Saved data entries:
--- START ---
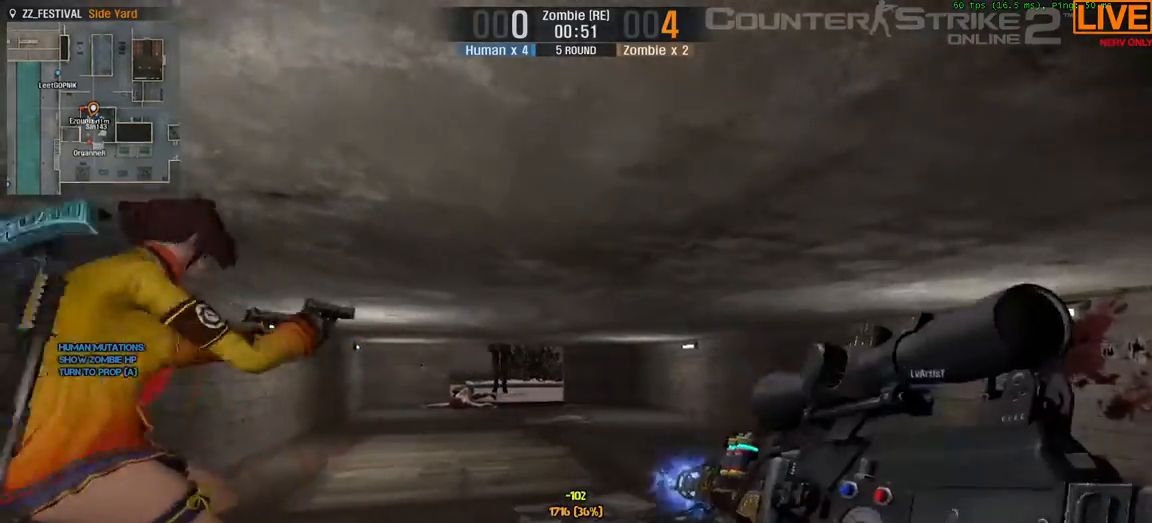
{"keys": ["d", "w"], "events": [[333, "a", "up"], [333, "d", "down"], [333, "s", "up"]]}
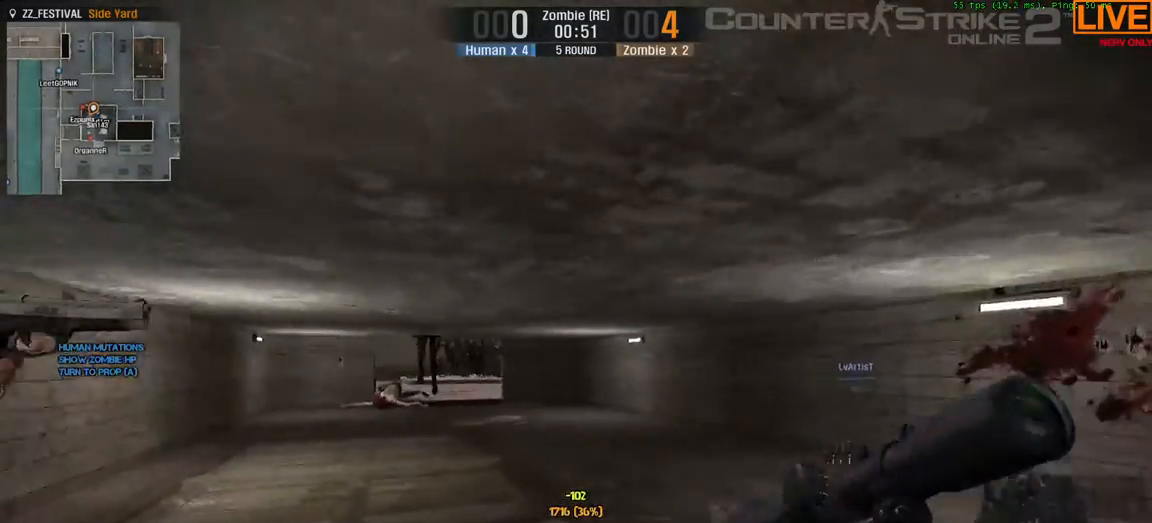
{"keys": ["a", "d", "s"], "events": [[150, "a", "down"], [150, "d", "up"], [150, "s", "down"], [200, "w", "up"], [283, "d", "down"], [433, "a", "up"], [467, "a", "down"]]}
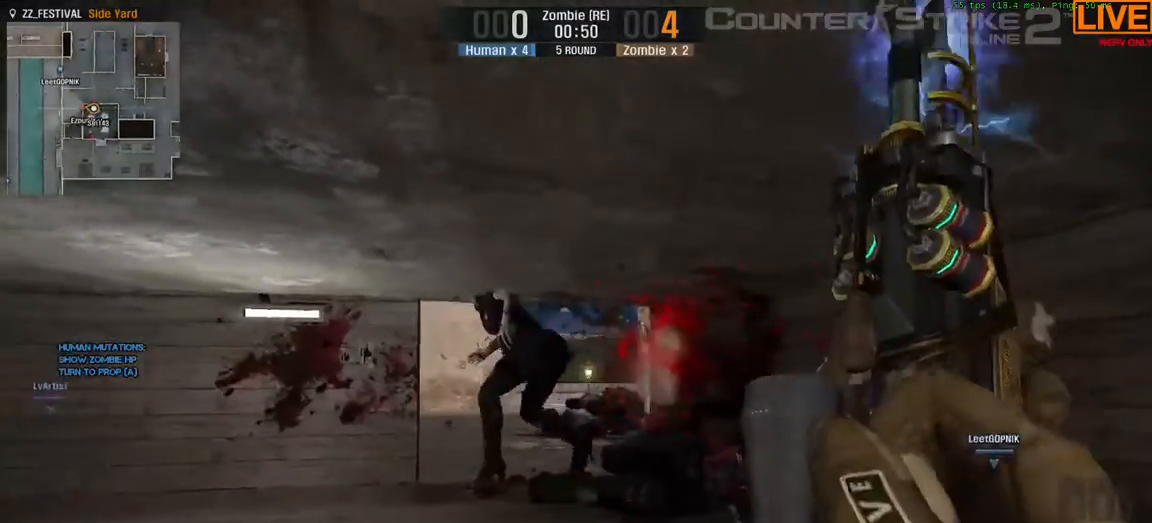
{"keys": ["d", "s"], "events": [[250, "a", "up"]]}
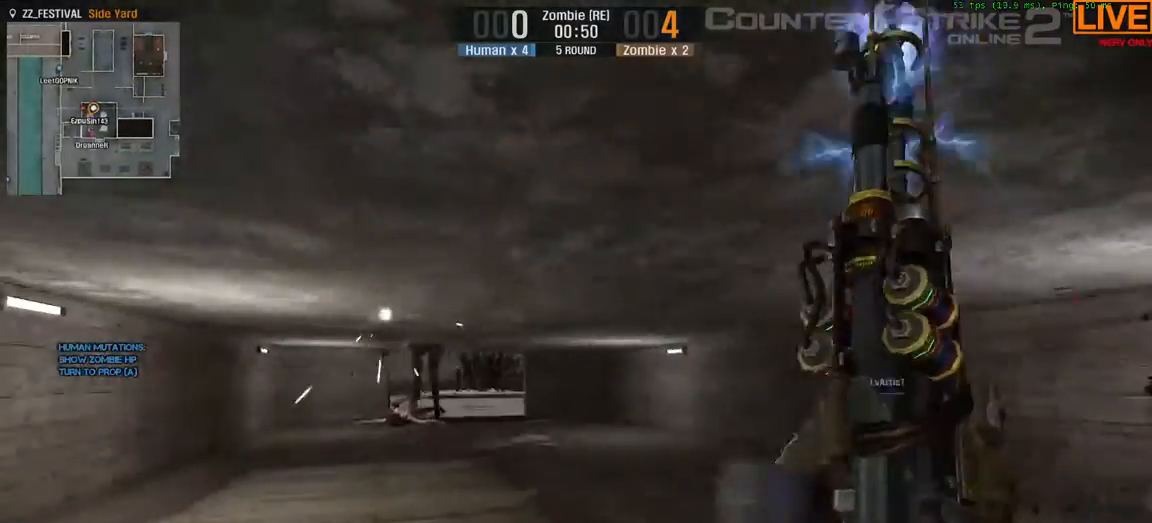
{"keys": ["w"], "events": [[183, "d", "up"], [183, "s", "up"], [267, "w", "down"]]}
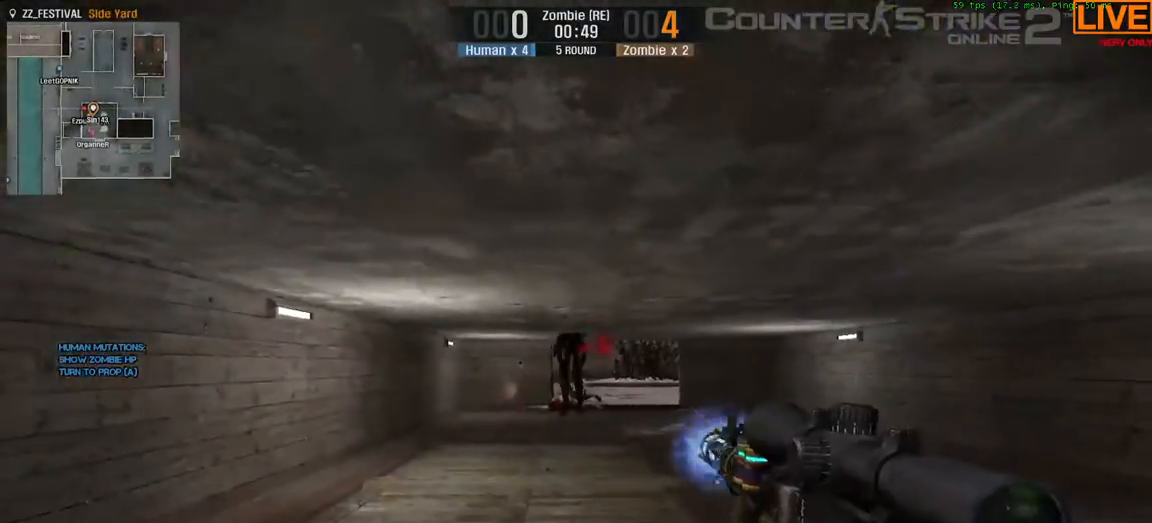
{"keys": ["w"], "events": []}
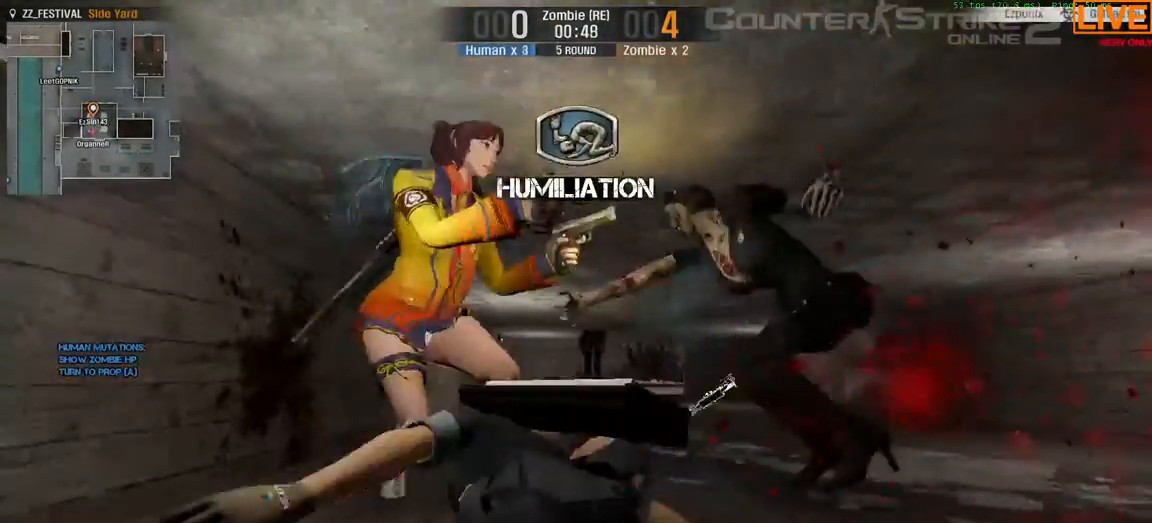
{"keys": ["tab"], "events": [[200, "tab", "down"], [283, "w", "up"]]}
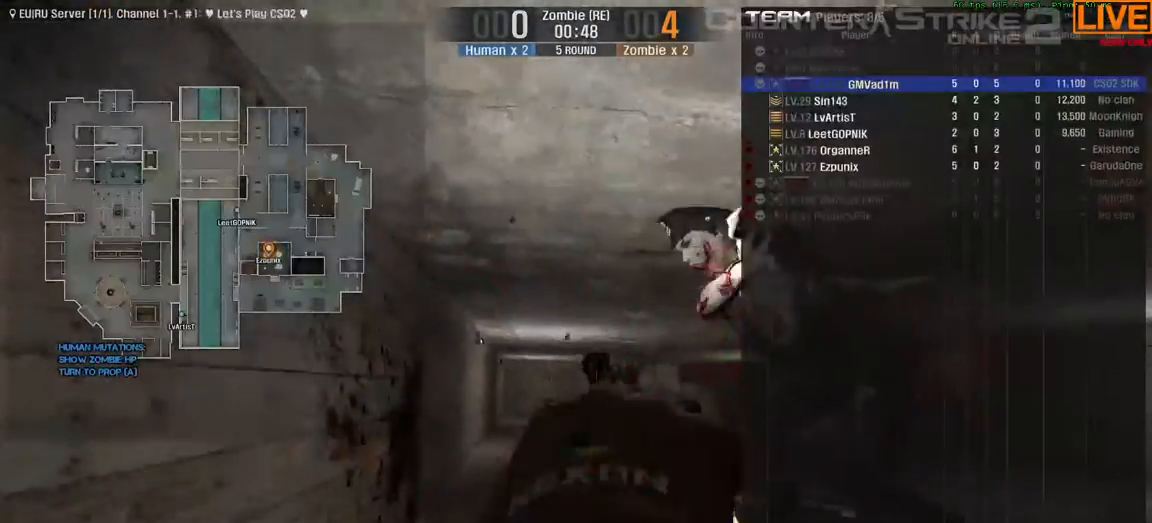
{"keys": [], "events": [[433, "tab", "up"]]}
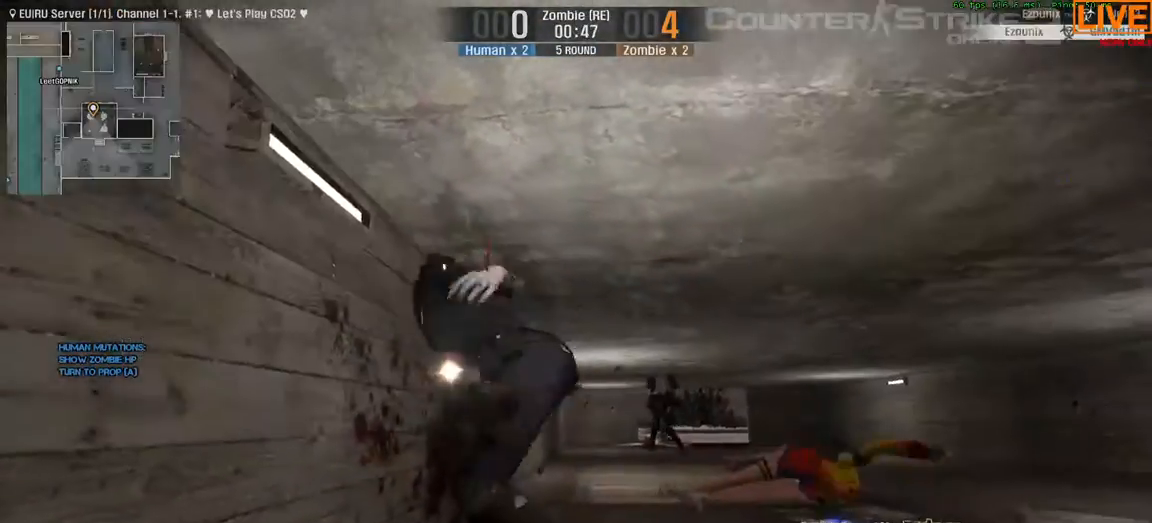
{"keys": [], "events": []}
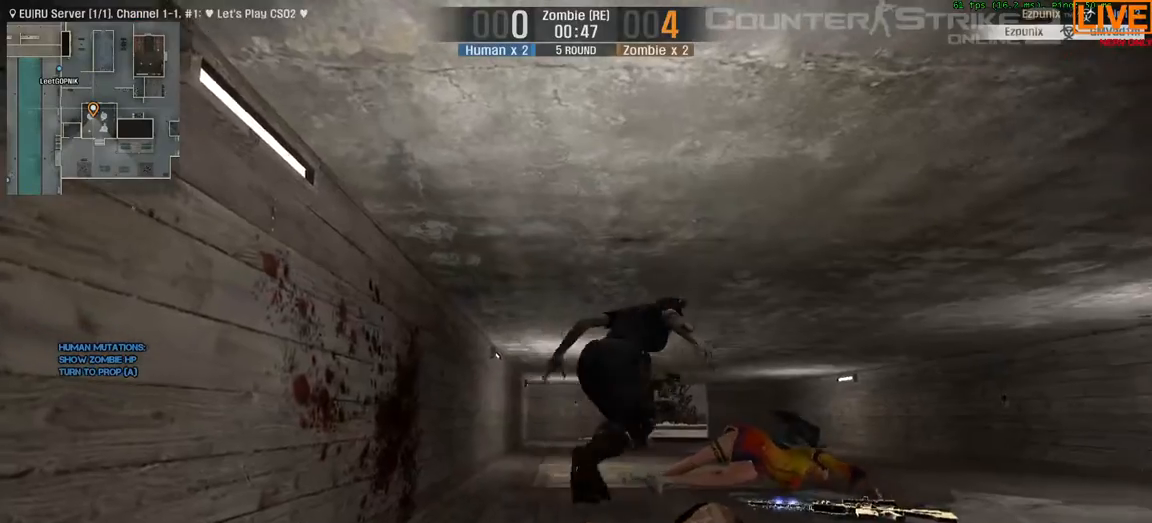
{"keys": [], "events": []}
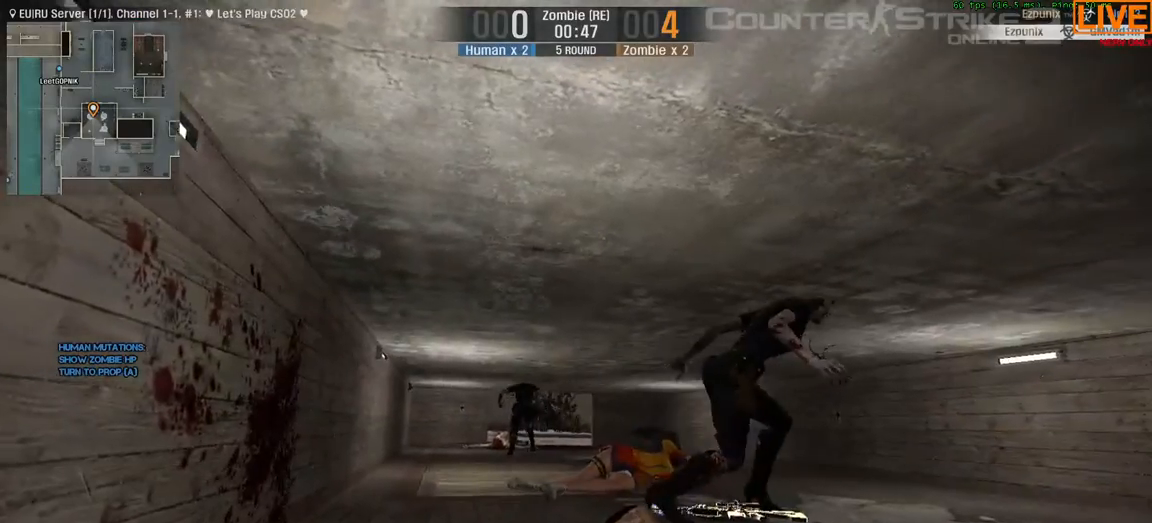
{"keys": ["tab"], "events": [[383, "tab", "down"]]}
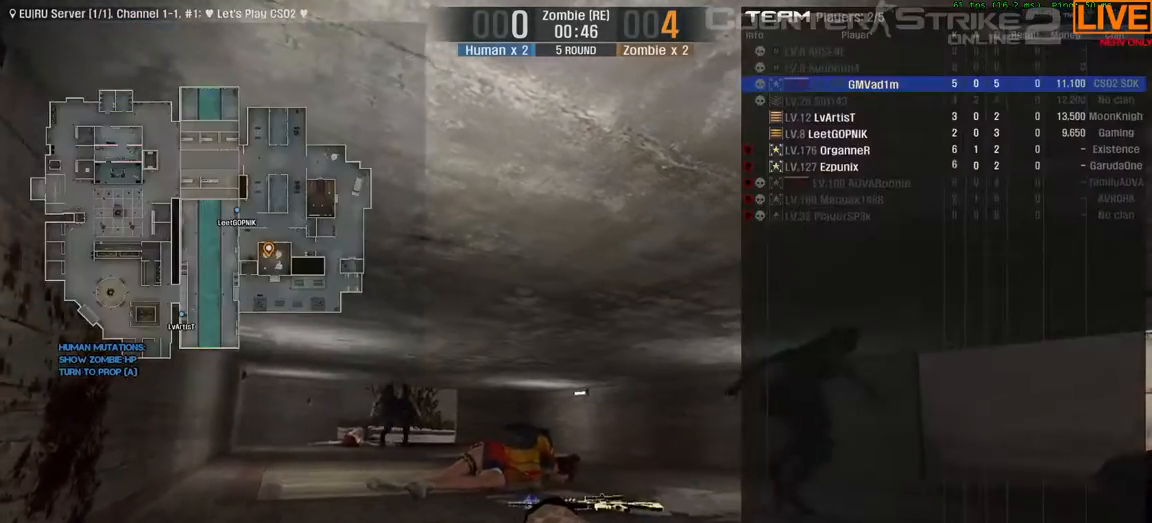
{"keys": ["tab"], "events": []}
--- END ---
Say how many lines in the records include the string "down", giving the figure by itself.

5